On Thursday, OIC Secretary General Ekmeleddin Ihsanoglu released a statement saying that the act runs “contrary to the common efforts of the OIC and that of the international community including the United States government, to combat intolerance, and incitement to hatred based on religion and belief.”
The statement also called on “the concerned authorities to take swift and appropriate disciplinary action against those responsible.”
On Tuesday, reports emerged saying that foreign troops had burned “a large number of Islamic religious materials which included Qur’ans” at the US-run Bagram Airbase, located 11 kilometers (7 miles) southeast of the city of Charikar in Afghanistan’s Parwan Province.
Thousands of furious Afghans have since them held anti-US demonstrations across the country to show their anger over the desecration.

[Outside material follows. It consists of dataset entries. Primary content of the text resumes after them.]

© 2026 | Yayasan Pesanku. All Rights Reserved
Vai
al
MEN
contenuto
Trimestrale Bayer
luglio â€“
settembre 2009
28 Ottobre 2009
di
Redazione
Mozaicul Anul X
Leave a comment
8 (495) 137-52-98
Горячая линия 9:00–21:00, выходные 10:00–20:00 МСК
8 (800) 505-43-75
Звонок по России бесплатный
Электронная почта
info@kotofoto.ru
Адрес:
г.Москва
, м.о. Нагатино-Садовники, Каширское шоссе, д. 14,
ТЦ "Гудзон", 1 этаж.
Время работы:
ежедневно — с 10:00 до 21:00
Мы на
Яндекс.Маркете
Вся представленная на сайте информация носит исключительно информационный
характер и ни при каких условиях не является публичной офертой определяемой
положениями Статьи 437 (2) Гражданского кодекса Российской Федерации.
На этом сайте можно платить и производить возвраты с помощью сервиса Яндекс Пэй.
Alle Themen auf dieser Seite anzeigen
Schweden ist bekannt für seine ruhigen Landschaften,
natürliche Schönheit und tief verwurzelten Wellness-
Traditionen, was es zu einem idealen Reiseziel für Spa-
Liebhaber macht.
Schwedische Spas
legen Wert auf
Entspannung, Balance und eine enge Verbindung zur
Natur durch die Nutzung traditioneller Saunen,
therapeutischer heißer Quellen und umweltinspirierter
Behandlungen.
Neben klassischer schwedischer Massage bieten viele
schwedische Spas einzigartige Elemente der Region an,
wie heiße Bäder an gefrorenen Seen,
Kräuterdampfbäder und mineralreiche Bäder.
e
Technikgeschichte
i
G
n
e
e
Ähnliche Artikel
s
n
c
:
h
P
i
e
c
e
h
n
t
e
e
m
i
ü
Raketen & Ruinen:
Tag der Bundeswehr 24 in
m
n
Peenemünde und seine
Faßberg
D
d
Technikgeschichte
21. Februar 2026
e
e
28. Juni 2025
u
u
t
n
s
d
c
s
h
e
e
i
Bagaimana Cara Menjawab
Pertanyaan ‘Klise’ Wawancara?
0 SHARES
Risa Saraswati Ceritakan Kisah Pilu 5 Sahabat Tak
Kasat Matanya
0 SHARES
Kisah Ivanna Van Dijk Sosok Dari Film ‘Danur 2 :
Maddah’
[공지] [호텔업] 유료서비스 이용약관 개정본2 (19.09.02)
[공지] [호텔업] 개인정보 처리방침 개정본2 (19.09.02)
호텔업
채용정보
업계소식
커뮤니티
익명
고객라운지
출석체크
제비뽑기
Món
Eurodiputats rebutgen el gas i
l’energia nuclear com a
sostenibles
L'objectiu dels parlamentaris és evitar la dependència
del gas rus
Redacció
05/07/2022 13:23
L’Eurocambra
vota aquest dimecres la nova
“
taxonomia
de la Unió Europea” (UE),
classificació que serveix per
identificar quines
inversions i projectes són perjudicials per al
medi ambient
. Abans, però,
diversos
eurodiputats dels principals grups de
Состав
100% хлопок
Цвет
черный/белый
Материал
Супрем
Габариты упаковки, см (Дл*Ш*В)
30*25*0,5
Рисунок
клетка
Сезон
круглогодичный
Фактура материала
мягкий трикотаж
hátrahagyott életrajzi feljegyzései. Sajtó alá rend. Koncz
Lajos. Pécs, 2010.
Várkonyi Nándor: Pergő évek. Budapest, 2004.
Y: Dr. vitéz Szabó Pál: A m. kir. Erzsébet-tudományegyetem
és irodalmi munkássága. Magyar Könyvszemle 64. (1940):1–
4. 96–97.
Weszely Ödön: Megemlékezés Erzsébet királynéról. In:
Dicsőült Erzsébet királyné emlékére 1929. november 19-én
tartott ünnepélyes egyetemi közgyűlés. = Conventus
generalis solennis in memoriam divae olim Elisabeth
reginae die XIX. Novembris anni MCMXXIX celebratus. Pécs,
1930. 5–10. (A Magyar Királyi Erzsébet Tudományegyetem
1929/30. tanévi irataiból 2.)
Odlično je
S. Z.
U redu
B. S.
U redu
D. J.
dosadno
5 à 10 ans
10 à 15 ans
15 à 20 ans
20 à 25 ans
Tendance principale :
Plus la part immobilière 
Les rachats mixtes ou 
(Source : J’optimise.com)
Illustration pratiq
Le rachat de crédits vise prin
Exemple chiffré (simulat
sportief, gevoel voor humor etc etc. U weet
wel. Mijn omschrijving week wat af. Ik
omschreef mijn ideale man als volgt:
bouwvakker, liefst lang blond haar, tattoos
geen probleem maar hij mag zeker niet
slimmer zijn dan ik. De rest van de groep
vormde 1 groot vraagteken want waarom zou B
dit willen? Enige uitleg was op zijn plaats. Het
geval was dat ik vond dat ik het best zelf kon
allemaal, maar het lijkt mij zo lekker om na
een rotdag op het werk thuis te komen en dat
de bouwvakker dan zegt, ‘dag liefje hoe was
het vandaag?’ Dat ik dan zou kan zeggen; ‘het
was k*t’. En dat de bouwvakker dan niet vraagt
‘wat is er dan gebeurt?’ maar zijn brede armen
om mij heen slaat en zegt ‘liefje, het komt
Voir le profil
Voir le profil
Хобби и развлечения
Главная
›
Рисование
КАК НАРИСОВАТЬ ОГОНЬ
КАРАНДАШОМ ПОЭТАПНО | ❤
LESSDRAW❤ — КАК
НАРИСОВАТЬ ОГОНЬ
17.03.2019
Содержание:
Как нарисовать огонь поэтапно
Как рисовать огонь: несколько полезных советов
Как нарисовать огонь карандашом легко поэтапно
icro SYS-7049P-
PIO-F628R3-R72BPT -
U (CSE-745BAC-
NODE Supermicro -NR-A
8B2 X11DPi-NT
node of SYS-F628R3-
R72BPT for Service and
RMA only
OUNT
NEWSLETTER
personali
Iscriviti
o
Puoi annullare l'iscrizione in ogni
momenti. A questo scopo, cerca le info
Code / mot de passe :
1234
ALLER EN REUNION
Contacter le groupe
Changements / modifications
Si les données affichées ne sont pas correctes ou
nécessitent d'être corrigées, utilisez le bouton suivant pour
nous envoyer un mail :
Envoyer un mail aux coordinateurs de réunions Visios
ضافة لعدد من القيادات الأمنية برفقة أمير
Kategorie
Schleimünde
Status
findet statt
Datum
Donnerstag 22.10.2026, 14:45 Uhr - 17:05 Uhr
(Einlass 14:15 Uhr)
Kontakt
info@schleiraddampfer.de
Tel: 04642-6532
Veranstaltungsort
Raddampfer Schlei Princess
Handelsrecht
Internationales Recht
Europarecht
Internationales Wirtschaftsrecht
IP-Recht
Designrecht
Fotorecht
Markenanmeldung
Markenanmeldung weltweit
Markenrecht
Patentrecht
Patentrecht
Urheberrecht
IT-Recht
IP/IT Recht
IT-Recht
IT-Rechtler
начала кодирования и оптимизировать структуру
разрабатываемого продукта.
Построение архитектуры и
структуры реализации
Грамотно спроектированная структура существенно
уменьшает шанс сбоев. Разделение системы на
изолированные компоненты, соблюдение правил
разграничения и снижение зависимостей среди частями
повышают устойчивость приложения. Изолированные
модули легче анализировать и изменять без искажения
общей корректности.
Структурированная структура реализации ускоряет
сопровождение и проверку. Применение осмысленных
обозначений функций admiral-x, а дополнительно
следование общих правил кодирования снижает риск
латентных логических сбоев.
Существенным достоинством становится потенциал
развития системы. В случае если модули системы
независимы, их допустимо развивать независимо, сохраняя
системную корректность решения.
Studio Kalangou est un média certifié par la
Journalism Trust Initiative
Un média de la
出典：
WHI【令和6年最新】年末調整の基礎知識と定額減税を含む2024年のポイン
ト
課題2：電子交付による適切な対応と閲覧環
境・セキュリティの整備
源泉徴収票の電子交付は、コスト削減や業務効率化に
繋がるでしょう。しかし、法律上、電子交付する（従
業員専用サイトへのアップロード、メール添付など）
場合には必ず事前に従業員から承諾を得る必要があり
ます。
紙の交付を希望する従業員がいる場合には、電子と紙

So far, 20 people have been killed in the demonstrations. At least two demonstrators were killed by gunfire from the base as Afghan protesteters stormed the walls and hurled rocks under a pall of thick black smoke on Thursday.
Meanwhile, US President Barack Obama sent a letter to his Afghan counterpart Hamid Karzai on Thursday, apologizing for the burning of copies of the Holy Qur’an by American forces in Afghanistan.
White House spokesman Tommy Vietor said the letter was delivered to Karzai by US Ambassador to Kabul Ryan Crocker.
Obama told Karzai that the incident, which has sparked angry protests against US and NATO forces in Afghanistan, was not intentional, Vietor said.
“In the letter … the president also expressed our regret and apologies over the incident in which religious materials were unintentionally mishandled at Bagram Airbase,” the senior US official noted.